Data listing:

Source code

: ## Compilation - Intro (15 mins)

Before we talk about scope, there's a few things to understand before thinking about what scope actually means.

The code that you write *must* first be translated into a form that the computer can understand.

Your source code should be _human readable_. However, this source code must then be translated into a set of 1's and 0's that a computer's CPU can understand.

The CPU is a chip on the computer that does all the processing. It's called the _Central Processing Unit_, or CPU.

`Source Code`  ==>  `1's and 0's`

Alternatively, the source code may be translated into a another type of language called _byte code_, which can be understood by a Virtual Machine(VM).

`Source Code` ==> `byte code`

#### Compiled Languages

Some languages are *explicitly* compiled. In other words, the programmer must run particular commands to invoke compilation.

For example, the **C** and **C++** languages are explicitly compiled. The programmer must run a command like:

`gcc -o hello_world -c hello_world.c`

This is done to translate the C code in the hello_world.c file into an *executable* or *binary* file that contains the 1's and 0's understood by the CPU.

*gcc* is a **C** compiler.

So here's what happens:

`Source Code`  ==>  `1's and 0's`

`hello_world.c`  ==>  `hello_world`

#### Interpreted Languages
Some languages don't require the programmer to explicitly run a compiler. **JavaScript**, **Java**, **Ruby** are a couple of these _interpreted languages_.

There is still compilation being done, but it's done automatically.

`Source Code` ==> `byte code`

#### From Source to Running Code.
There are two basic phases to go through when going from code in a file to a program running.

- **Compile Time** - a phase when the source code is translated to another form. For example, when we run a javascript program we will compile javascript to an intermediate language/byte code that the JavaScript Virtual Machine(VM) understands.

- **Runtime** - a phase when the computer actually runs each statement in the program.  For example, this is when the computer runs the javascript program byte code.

What the task asks:
Count every line of the data in which the word "translated" appears, and report only the total.

Response box:
4